The parallel plate capacitor's capacitance is  $\mathbf{C}\mathbf{=}\mathbf{k}\frac{{\mathbf{\epsilon }}_{\mathbf{0}}\mathbf{A}}{\mathbf{d}}$

where A is the area of each plate,  d is the distance between them, and ${\mathrm{\epsilon }}_{\text{0}}$ is the vacuum permittivity-

 $\begin{array}{rcl}{\mathbf{\epsilon }}_{\mathbf{0}}& \mathbf{=}& \frac{\mathbf{1}}{\mathbf{4}\mathbf{\pi k}}\\ & \mathbf{=}& \mathbf{8.854}\mathbf{\times }{\mathbf{10}}^{\mathbf{ -\; 12}}\mathbf{ }{\mathbf{C}}^{\mathbf{2}}\mathbf{/}\left(N·m^2\right)\\ & & \end{array}$

If the plates are separated by vacuum, k = 1; otherwise, the dielectric constant of the dielectric is  k>1. 

a)

Equation is used to calculate the parallel plate capacitor's capacitance.
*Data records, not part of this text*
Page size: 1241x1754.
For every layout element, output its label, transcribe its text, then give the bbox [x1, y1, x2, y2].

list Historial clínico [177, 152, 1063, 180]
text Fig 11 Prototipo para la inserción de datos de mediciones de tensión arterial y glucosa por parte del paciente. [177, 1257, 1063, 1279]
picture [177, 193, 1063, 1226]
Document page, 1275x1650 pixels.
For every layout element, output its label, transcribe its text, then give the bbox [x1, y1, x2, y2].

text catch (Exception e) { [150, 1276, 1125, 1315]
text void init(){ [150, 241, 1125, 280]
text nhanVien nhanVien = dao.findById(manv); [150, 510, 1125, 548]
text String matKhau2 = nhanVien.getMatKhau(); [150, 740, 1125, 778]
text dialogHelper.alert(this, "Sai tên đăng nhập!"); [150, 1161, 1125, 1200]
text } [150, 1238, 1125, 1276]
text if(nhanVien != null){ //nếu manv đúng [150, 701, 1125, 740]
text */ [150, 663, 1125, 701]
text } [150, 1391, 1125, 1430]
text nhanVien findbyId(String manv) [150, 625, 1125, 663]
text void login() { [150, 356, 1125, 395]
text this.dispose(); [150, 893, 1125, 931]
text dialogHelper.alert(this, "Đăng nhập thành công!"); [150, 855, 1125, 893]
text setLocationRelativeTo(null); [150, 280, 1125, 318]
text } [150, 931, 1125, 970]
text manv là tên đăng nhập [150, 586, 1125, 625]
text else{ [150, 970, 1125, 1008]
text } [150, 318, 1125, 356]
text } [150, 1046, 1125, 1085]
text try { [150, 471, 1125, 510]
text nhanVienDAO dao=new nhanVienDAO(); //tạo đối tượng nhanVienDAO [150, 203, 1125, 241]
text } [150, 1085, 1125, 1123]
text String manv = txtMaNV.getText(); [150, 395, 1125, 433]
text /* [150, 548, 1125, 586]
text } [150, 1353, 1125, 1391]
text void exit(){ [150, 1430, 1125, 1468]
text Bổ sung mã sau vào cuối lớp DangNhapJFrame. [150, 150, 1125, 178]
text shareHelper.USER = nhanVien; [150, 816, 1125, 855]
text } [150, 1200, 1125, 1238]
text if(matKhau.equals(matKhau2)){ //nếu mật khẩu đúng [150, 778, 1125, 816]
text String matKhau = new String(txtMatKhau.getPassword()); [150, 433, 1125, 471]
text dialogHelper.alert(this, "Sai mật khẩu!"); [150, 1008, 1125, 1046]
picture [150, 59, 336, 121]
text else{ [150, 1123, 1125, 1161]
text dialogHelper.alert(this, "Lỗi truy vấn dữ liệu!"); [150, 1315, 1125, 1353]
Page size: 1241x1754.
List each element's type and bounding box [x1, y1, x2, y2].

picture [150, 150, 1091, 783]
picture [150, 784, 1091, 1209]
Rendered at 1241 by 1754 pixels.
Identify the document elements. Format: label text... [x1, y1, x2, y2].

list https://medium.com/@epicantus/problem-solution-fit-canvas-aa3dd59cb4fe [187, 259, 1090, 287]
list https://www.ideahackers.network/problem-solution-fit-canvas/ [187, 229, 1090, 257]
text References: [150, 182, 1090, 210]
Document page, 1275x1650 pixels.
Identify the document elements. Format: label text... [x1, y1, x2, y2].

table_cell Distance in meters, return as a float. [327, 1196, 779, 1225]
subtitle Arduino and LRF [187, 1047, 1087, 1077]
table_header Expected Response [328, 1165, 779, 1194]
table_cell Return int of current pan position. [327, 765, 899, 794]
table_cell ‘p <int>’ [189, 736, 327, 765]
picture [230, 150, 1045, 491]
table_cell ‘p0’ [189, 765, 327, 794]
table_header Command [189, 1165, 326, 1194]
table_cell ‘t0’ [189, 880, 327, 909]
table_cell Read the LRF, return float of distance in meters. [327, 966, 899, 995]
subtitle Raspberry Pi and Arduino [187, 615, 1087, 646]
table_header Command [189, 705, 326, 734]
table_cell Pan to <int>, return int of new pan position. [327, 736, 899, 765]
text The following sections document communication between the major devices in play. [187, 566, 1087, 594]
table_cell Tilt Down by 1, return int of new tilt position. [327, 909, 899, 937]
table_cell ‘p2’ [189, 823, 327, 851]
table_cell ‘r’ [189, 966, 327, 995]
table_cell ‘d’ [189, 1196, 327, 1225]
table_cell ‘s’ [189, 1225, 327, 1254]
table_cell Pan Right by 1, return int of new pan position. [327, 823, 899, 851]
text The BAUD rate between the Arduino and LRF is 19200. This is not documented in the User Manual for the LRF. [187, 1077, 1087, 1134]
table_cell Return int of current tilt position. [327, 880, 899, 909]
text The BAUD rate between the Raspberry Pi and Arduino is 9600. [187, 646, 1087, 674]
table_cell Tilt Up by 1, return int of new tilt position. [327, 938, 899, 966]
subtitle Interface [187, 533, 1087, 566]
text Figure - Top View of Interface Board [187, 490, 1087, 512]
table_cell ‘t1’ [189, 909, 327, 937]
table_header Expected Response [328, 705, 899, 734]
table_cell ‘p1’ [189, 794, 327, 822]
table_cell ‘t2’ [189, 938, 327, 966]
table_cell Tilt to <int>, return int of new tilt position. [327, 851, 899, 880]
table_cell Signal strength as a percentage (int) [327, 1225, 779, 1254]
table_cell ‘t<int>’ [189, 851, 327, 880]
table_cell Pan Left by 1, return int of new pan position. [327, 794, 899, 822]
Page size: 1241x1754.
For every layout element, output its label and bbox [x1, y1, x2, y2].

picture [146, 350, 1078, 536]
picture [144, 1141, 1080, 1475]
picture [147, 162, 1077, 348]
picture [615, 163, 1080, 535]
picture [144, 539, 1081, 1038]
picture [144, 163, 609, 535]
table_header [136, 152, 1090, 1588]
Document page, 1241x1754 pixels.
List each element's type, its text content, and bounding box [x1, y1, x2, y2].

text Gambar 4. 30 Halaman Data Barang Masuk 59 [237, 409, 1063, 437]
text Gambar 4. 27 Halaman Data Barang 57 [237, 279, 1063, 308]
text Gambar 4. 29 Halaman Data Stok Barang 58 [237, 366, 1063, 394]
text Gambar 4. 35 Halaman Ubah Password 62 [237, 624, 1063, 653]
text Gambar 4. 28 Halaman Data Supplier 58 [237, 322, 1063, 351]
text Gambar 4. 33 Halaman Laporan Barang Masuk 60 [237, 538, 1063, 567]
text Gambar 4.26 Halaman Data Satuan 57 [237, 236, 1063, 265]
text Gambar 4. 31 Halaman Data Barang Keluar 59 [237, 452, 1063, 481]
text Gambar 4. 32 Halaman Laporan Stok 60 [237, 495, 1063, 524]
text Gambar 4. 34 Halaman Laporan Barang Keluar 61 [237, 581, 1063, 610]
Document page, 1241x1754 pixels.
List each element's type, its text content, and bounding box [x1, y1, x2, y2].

 $\mathbf{C}\mathbf{=}\mathbf{k}\frac{{\mathbf{\epsilon }}_{\mathbf{0}}\mathbf{A}}{\mathbf{d}}$

Substitute the values of k, ${\mathrm{\epsilon }}_{\mathrm{o}}$, A and d 

 $\begin{array}{rcl}\mathbf{C}& \mathbf{=}& \mathbf{(}\mathbf{6}\mathbf{.}\mathbf{7}\mathbf{)}\left[8.854\times {10}^{-12} C^2/\left(N·m^2\right)\right]\frac{\mathbf{1}\mathbf{.}\mathbf{50}\mathbf{ }{\mathbf{m}}^{\mathbf{2}}}{\mathbf{0}\mathbf{.}\mathbf{0200}\mathbf{\times }{\mathbf{10}}^{\mathbf{-}\mathbf{3}}\mathbf{ }\mathbf{m}}\\ & \mathbf{=}& \mathbf{4}\mathbf{.}\mathbf{4}\mathbf{\times }{\mathbf{10}}^{\mathbf{-}\mathbf{6}}\mathbf{ }\mathbf{F}\\ & \mathbf{=}& \left(4.4\times {10}^{-6} F\right)\left(\frac{{10}^6 \mathrm{\mu F}}{1 F}\right)\\ & \mathbf{=}& \mathbf{4}\mathbf{.}\mathbf{4}\mathbf{ }\mathbf{\mu F}\end{array}$

Therefore, the parallel plate capacitor's capacitance is   $4.4 \mu F$

b)

The capacitor holds the following charge:  $\mathrm{Q}=\mathrm{C}\times \mathrm{\Delta V}$

Substitute the values of C and $\mathrm{\Delta V}$:

 $\begin{array}{rcl}\mathbf{Q}& \mathbf{=}& \left(4.4\times {10}^{-6} F\right)\mathbf{(}\mathbf{9}\mathbf{.}\mathbf{00}\mathbf{ }\mathbf{V}\mathbf{)}\\ & \mathbf{=}& \mathbf{4}\mathbf{.}\mathbf{0}\mathbf{\times }{\mathbf{10}}^{\mathbf{-}\mathbf{5}}\mathbf{ }\mathbf{C}\end{array}$

Therefore, the capacitor's capacitance is \({\rm{4}}{\rm{.0 \times 1}}{{\rm{0}}^{{\rm{ - 5}}}}{\rm{C}}{\rm{.}}\) .